2. Feel your emotion

Think of a situation that you’ve been upset about recently. Find something that triggered an emotional reaction, imagine yourself back in that time and place and experience it all again with your senses.

3. Name your emotion

What are you feeling? What word best describes what you are feeling? Angry, sad, anxious, irritated, scared, frustrated? Confused?

4. Accept your emotion

It’s a normal body reaction. It can be helpful to understand how it came about – what it was, what contributed to you feeling this way. But don’t condone or judge the emotion. Simply let it move through you without resisting it, struggling against it, or encouraging it.

5. Investigate your emotion

  • How intensely do you feel it?
  • How are you breathing?
  • What are you feeling in your body?
  • Where do you feel it?
  • What’s your posture like when you feel this emotion?
  • Where do you notice muscle tension?
  • What’s your facial expression?
  • What does your face feel like?
  • Is anything changing? (nature, position, intensity)

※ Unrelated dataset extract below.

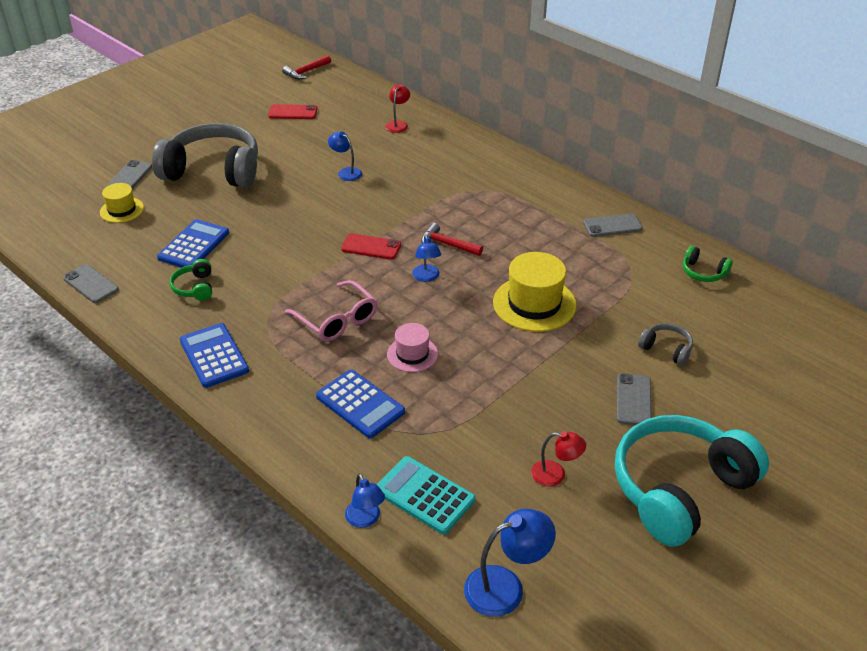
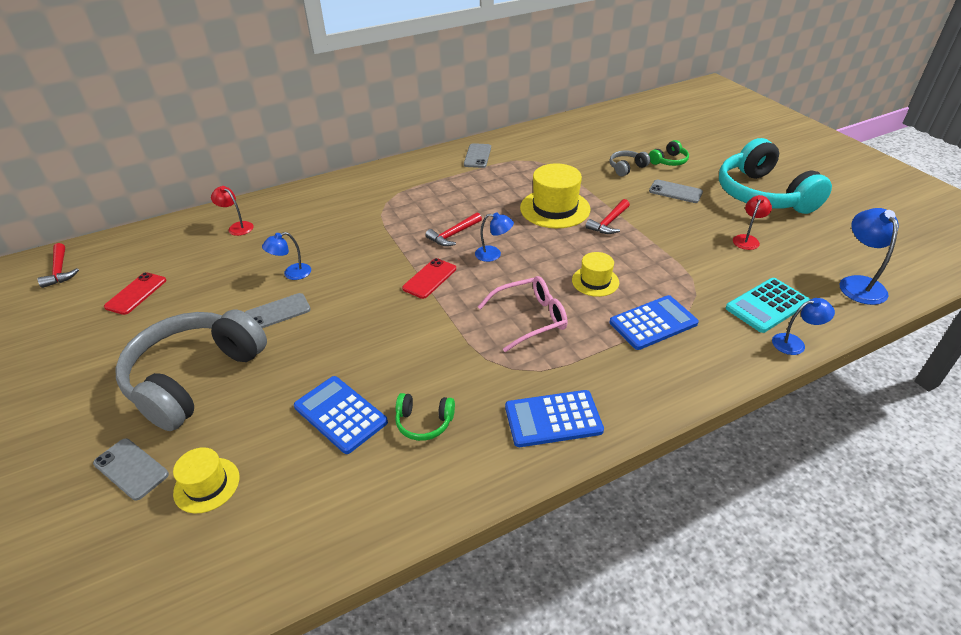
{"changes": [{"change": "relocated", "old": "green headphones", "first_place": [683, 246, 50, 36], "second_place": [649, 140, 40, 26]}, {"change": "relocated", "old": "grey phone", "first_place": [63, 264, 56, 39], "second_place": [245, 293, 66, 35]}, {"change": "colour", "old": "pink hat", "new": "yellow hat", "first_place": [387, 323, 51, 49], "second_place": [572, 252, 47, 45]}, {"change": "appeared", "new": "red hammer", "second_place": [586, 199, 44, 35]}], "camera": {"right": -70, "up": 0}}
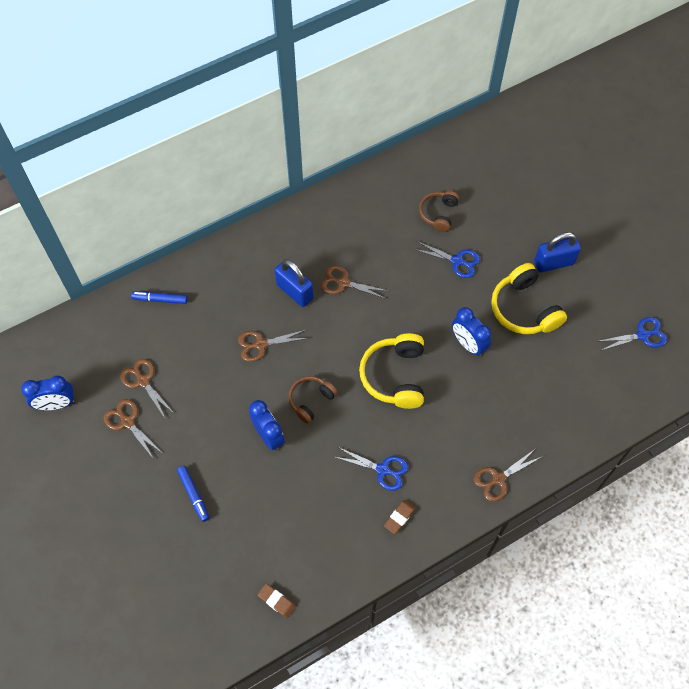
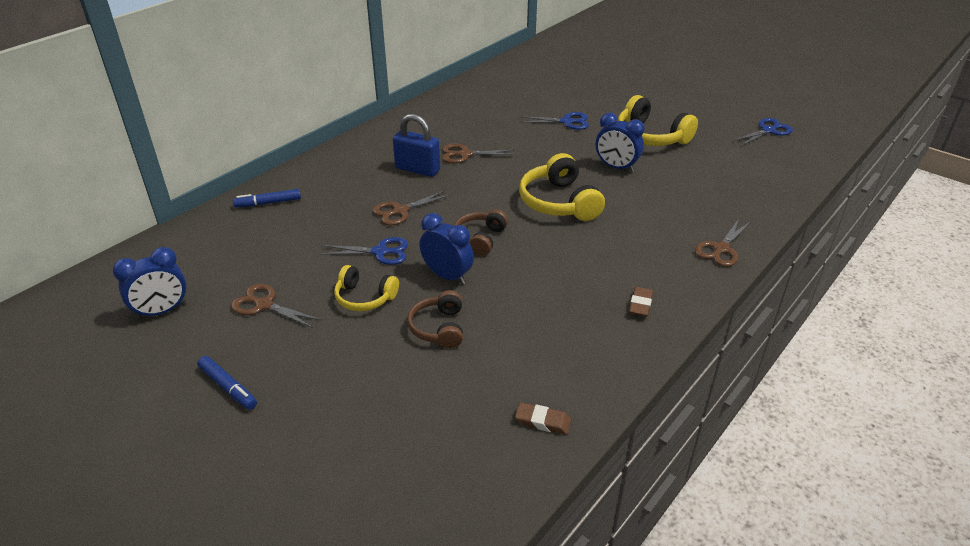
{"changes": [{"change": "relocated", "old": "brown headphones", "first_place": [419, 191, 40, 41], "second_place": [407, 290, 56, 58]}, {"change": "missing", "old": "blue padlock", "first_place": [534, 232, 47, 40]}, {"change": "missing", "old": "brown scissors", "first_place": [120, 359, 54, 59]}, {"change": "relocated", "old": "blue scissors", "first_place": [335, 447, 73, 44], "second_place": [319, 237, 89, 28]}, {"change": "relocated", "old": "blue marker", "first_place": [177, 466, 32, 56], "second_place": [197, 356, 60, 54]}, {"change": "appeared", "new": "yellow headphones", "second_place": [334, 265, 65, 46]}], "camera": {"right": -20, "up": -25}}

What thoughts or judgements do you notice? Just notice those thoughts. Allow them to come into your mind, and allow them to pass. Any time you find that you’re engaging with the thoughts – judging them or yourself for having them, believing them, struggling against them, just notice, and bring your attention back to your breathing, and to the physical sensations of the emotion.

6. Where does it come from?

Do the sensations or emotions you’re experiencing right now connect with one or more experiences in your past? Do they give you any insight into the root of the trauma or a negative belief about yourself?

If you still have trouble, do some free writing. Journal about what the feeling means, for a full 10 minutes without stopping, until you think you’ve heard all the messages your emotions are sending you. Maybe look into writing therapy as another means also of processing what has happened to you.

This is an external resource which can help with writing therapy.

7. Visualise it leaving

Visualise the energy your trauma took up inside you leaving your body, or perform a symbolic release, like (safely) burning a letter you’ve written to the person who hurt you, or writing the experience down, screwing it up and throwing it away, or white light healing.